Steinert et al. (2020, p.3) font observer que « [d]e solides éléments probants appuient ces 12 recommandations et un large consensus se dégage des 23 groupes d’experts constitués des professionnels, des patients et de leurs proches qui ont participé à l’élaboration de ces lignes directrices ». Les groupes n’ont établi une recommandation que lorsqu’il était possible d’en évaluer le degré de mise en œuvre. Selon les sources, il semble que tous les hôpitaux psychiatriques d’Allemagne aient mis en œuvre une partie au moins de ces mesures ou stratégies pour limiter la coercition, mais selon Steinert et al. « aucun établissement n’applique pleinement l’ensemble des recommandations suggérées dans les lignes directrices » (Steinert et al., 2020 p.2).

Les lignes directrices et les recommandations ont été diffusées de plusieurs manières, notamment via :

  • un accès en ligne gratuit aux lignes directrices ;
  • l’élaboration d’une version abrégée et axée sur la pratique des lignes directrices et la distribution d’exemplaires gratuits à tous les psychiatres allemands ;
  • la publication des lignes directrices dans les revues scientifiques ;
  • la formation de consultants en matière de mise en œuvre ;
  • le financement de la recherche scientifique par la DGPPN et par les organismes de financement nationaux/publics.

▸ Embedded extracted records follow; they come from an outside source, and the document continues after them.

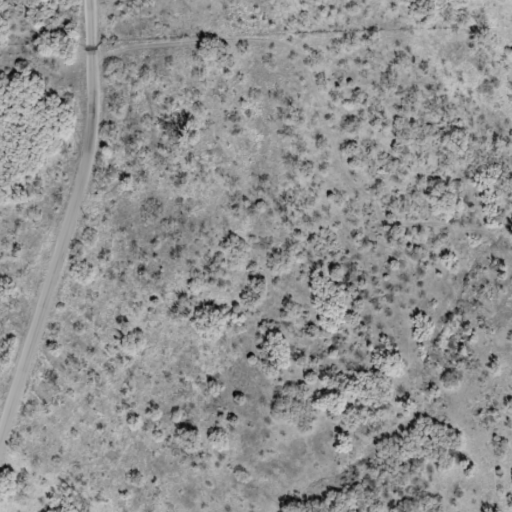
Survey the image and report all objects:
road: (68, 222)
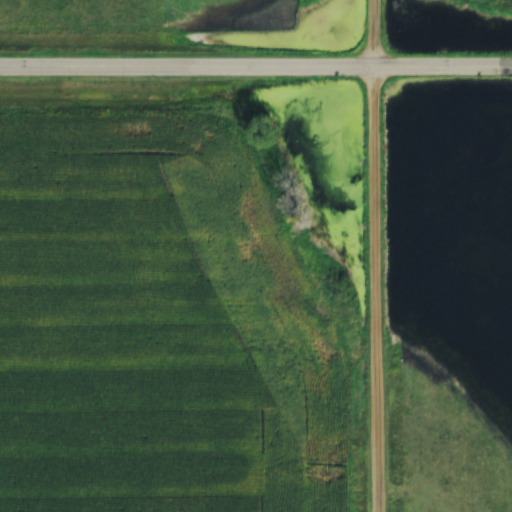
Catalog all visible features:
road: (256, 64)
road: (373, 255)
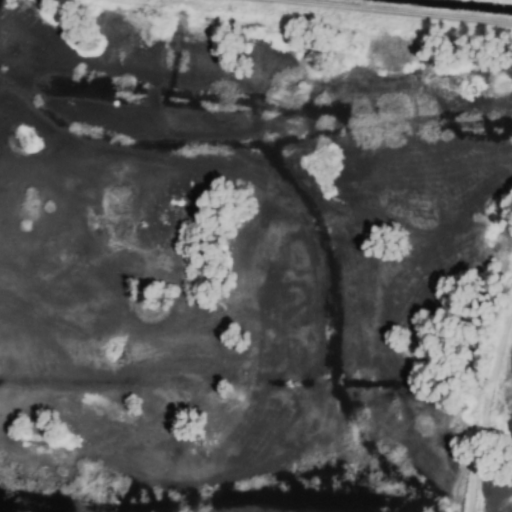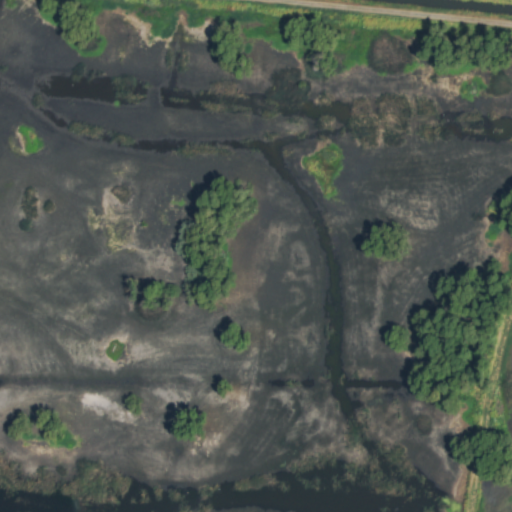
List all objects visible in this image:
crop: (255, 256)
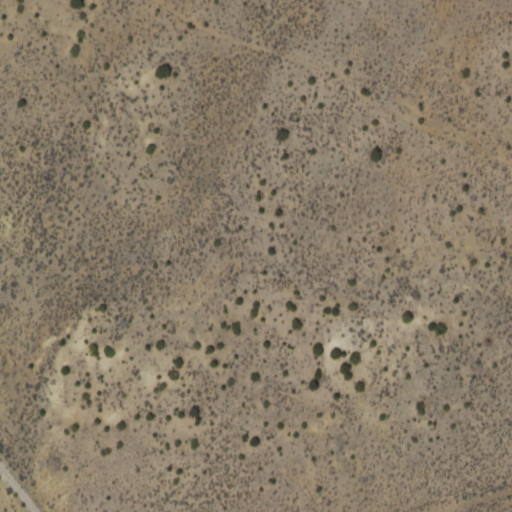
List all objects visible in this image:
road: (479, 497)
road: (10, 501)
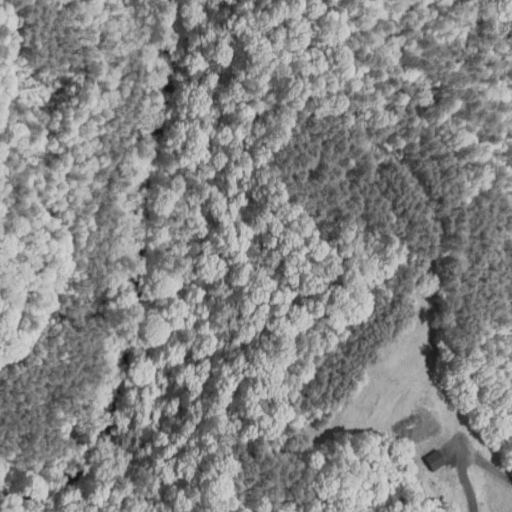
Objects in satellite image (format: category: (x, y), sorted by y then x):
building: (426, 452)
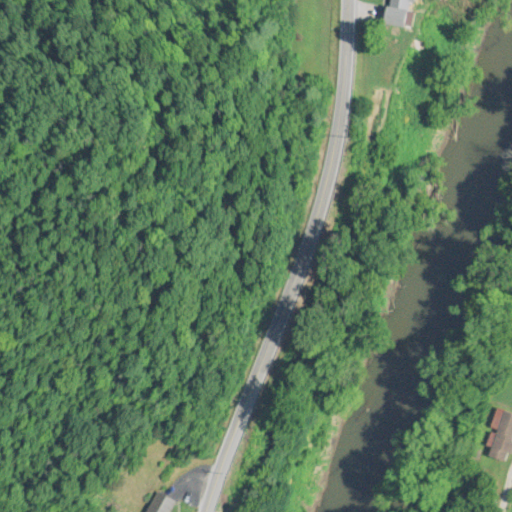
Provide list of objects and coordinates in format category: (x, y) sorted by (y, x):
building: (403, 14)
road: (288, 258)
river: (434, 303)
building: (502, 437)
road: (500, 483)
building: (162, 503)
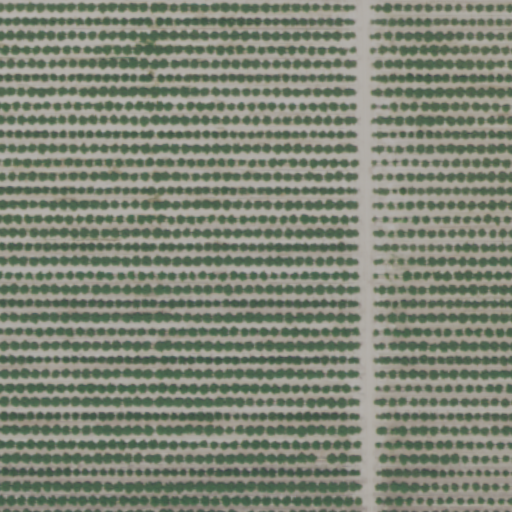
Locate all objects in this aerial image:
road: (362, 256)
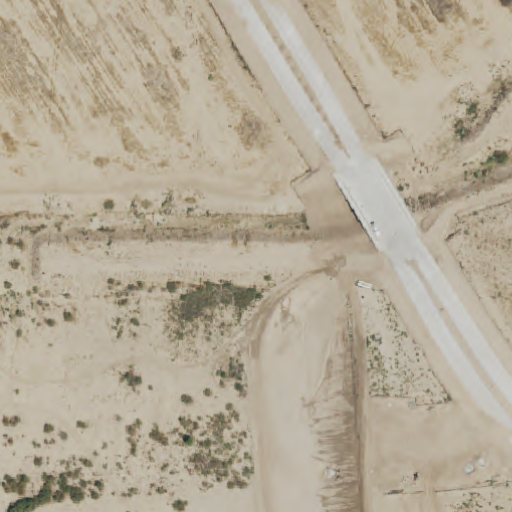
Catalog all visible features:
road: (330, 103)
road: (303, 107)
road: (392, 211)
road: (373, 220)
road: (453, 306)
road: (440, 332)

Les recommandations comprennent le « modèle Weddinger », faisant référence à « un concept de soins axé sur le rétablissement » pour l’amélioration des soins psychiatriques aigus, qui a visiblement un effet concret dans les essais à petite échelle sur la diminution du risque d’exposition d’une personne à des mesures de contention mécanique et d’isolement (Czernin et al., 2020 p.242). (Le modèle Weddinger est examiné dans ce rapport à la p. 2).

Enfin, il s’agit de « lignes directrices S3 », ce qui signifie qu’elles sont élaborées selon « la qualité méthodologique la plus élevée en Allemagne » et qu’elles « sont fondées sur des données probantes et un consensus en tenant compte de toute la documentation scientifique disponible et de l’avis de spécialistes reconnus dans ce domaine » (Steinert et al., 2020 p.2). Ce processus comprenait 4 examens systématiques et un processus formalisé pour l’établissement d’un consensus, avec le concours d’un groupe de travail composé de membres de sociétés savantes médicales (« AWMF »). En l’espèce, 22 sociétés médicales ont approuvé les lignes directrices et une seule les a rejetées. Un rapport complet sur la méthodologie employée pour élaborer ces lignes directrices est disponible (en allemand) (voir Bechdolf et al, 2019).